Schmitt, a Republican who is running for the U.S. Senate, this week sent letters to local health officials and school districts saying he would pursue legal action if they did not comply with a ruling last month that struck down regulations giving local health departments the power to issue quarantine and other public health orders.

At least six departments issued statements as of Thursday night saying they would stop COVID-19-related work such as case investigations, contact tracing, quarantine orders, and public announcements of current cases/deaths. They included agencies in Stoddard, Pemiscot, New Madrid, Scott, Dunklin and Laclede counties, The Kansas City Star reported.

The announcements contain similar wording, calling the decision a “huge concern” but that they were required to follow Schmitt’s “orders” until they receive direction from state health officials.

McDonald County Health Department officials said in a statement they will continue to report case numbers and call people who test positive for the virus to discuss recommendations from the Centers for Disease Control and Prevention.

Two departments covering four counties north of Kansas City — Daviess, Gentry, DeKalb and Worth — said they would no longer issue quarantine orders for schoolchildren, while Carroll County in north central Missouri said it would comply with the court decision. Several others said they were unsure how to proceed.

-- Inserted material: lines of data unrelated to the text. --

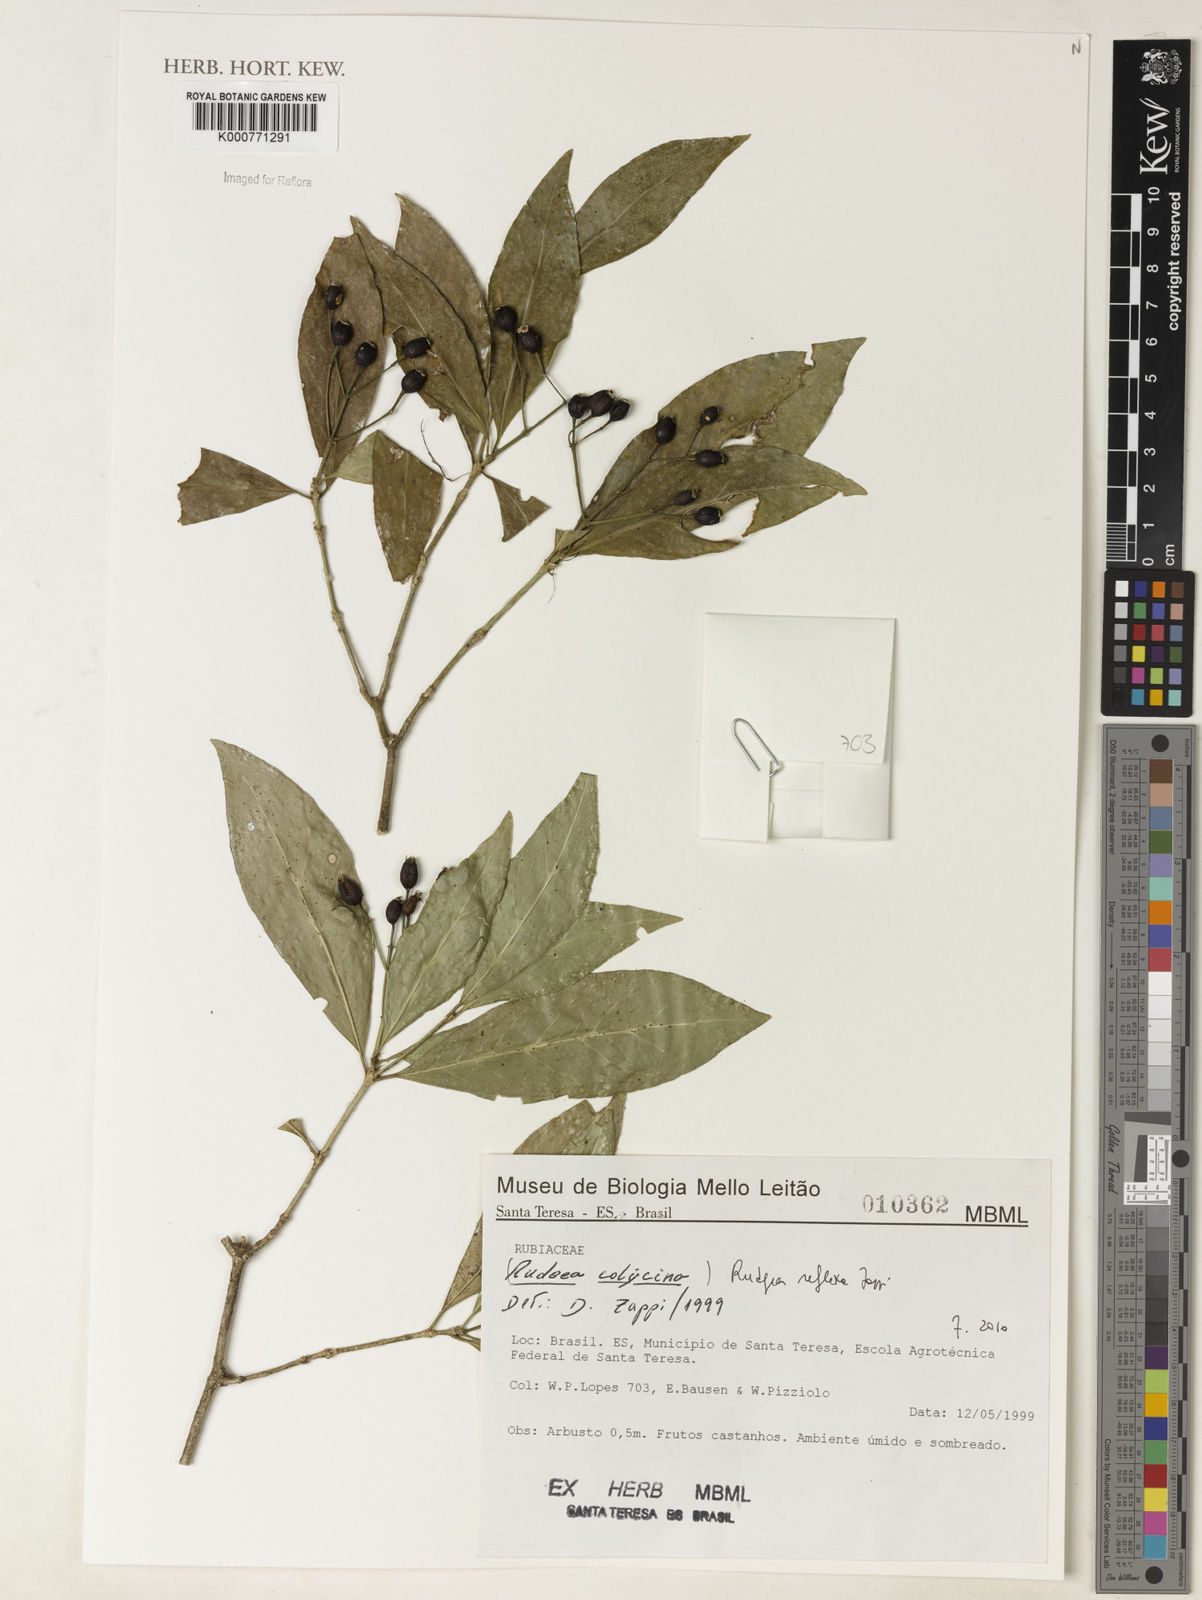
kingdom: Plantae
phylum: Tracheophyta
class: Magnoliopsida
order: Gentianales
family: Rubiaceae
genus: Rudgea
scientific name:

Missouri Department of Health and Senior Services officials haven’t publicly commented on Green’s ruling. Director Donald Kauerauf suggested in a letter to local health departments last week that they seek advice from attorneys.

On Tuesday, state health officials told local departments they were collecting questions about the court ruling to develop a “consistent and uniform response.”

Schmitt’s threat has sparked more opposition to COVID-19 orders in some school districts as well. The attorney general on Wednesday also urged parents to report districts with mask and quarantine rules to his office.

“There has been pushback throughout the year but this has definitely escalated it,” said Christine McDonald, spokeswoman for EducationPlus, a nonprofit representing 60 St. Louis area school districts.

School officials argue they have the authority under state law to implement health rules on campuses despite the ruling, the St. Louis Post-Dispatch reported.

McDonald citied a letter sent Thursday by the Missouri School Boards’ Association that says “school districts’ authority and obligation to prevent the spread of contagious diseases in schools has not been impacted.” The letter cites five state laws that the association says gives local school boards authority to make health and safety rules.